Sunday, September 16, 2007

OVERDO$ED AMERICA by John Abramson, M.D.

I finished Doctor Abramson's book this past week. It is quite possibly one of the most important books this decade, yet too few individuals have been exposed to this book or the message that it conveys. My intention is to inspire all my friends, family, and patients to discover this book for themselves so that they too may then share the information with those important people in their lives. The American health paradigm has to change. It is broken, and it is our responsibility to fix it. Overdosed America may be just the tool we need to create a wave of knowledge and then reform the system that directly affects us all.



Doctor Abramson writes:

The American health care system keeps edging ever closer to the breaking point. Many factors are contributing, but in the eye of the storm is a single factor: The transformation of medical knowledge from a public good, measured by its potential to improve our health, into a commodity, measured by its commercial value. This transformation is the result of the commercial takeover of the process by which "scientific evidence" is produced. (p. 91)

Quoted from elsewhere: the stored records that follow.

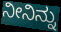
ನೀನಿನ್ನು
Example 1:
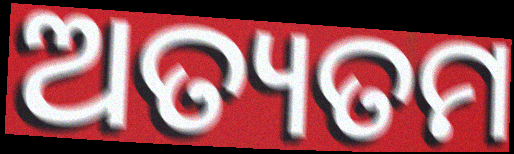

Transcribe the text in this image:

ଅତ୍ୟତମ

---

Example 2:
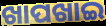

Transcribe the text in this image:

ଖାପଖାଇ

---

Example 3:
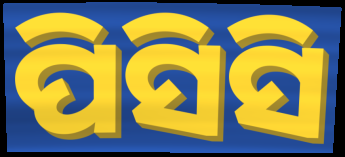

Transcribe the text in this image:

ପିସିସି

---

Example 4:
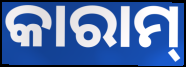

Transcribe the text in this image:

କାରାମ୍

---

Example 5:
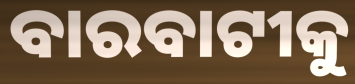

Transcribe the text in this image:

ବାରବାଟୀକୁ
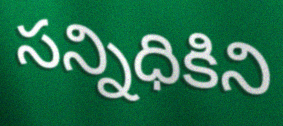
సన్నిధికిని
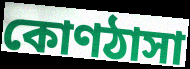
কোণঠাসা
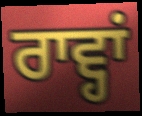
ਰਾਵ੍ਹਾਂ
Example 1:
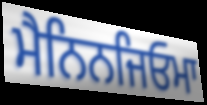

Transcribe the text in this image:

ਮੈਨਿਨਜਿਓਮਾ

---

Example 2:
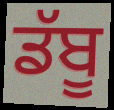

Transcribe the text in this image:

ਡੱਬੂ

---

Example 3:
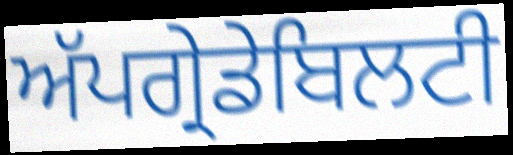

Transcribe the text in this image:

ਅੱਪਗ੍ਰੇਡੇਬਿਲਟੀ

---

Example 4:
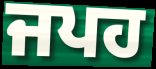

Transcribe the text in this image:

ਜਪਹ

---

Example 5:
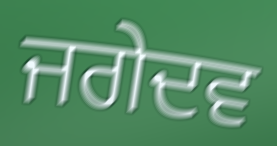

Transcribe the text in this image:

ਜਗੇਦਵ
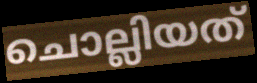
ചൊല്ലിയത്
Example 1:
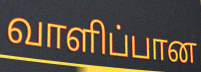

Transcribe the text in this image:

வாளிப்பான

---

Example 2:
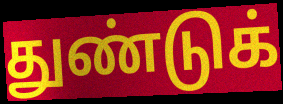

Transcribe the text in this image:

துண்டுக்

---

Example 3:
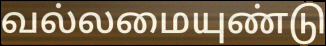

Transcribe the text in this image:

வல்லமையுண்டு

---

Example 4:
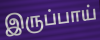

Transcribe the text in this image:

இருப்பாய்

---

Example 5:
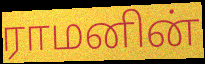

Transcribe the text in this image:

ராமனின்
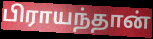
பிராயந்தான்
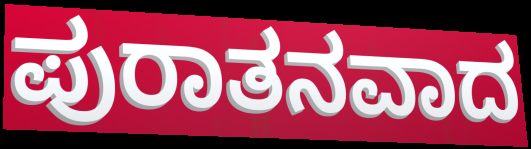
ಪುರಾತನವಾದ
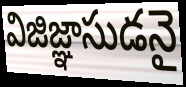
విజిజ్ఞాసుడనై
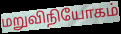
மறுவிநியோகம்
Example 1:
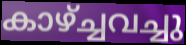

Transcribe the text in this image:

കാഴ്ച്ചവച്ചു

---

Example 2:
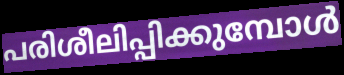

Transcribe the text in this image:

പരിശീലിപ്പിക്കുമ്പോൾ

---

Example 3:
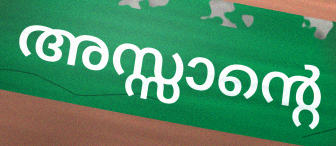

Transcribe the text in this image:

അസ്സാന്റെ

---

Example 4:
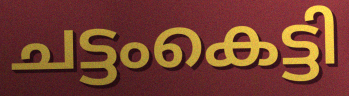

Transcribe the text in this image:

ചട്ടംകെട്ടി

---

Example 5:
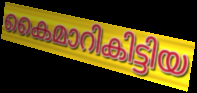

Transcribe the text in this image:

കൈമാറികിട്ടിയ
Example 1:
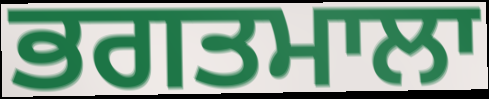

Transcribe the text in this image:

ਭਗਤਮਾਲਾ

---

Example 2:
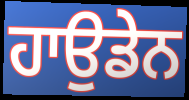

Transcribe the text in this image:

ਹਾਉਡੇਨ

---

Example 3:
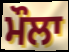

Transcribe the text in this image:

ਮੌਲਾ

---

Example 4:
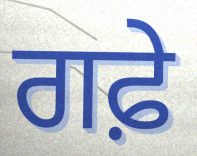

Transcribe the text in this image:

ਗਫ਼ੇ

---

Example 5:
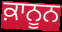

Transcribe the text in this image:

ਕ਼ਾਨੂਨ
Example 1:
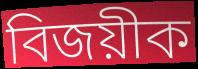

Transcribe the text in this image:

The health care system is better described as a "health care industry". The industry as a whole is driven by its component parts. The primary parts of the health care industry are the pharmaceutical, insurance, medical supply and equipment, and hospital provider groups. These component parts are measured individually by the ability to generate revenue and profits. And when it comes to making money, these components are often an obnoxious success. But as a consumer, spending money on these products and services, success should be measured only by the quality of the product, not the cost or revenue it generates. If this is the case, then its the quality of health of the consumers that should indicate the overall measure of the industry. As a whole, we don't make the grade. Our health care system is absurdly over priced and the product does not stand up with the other industrialized nations. Something has to change. And I believe it is up to the consumer spark the shift.

I will write more about this book and topic during the next weeks.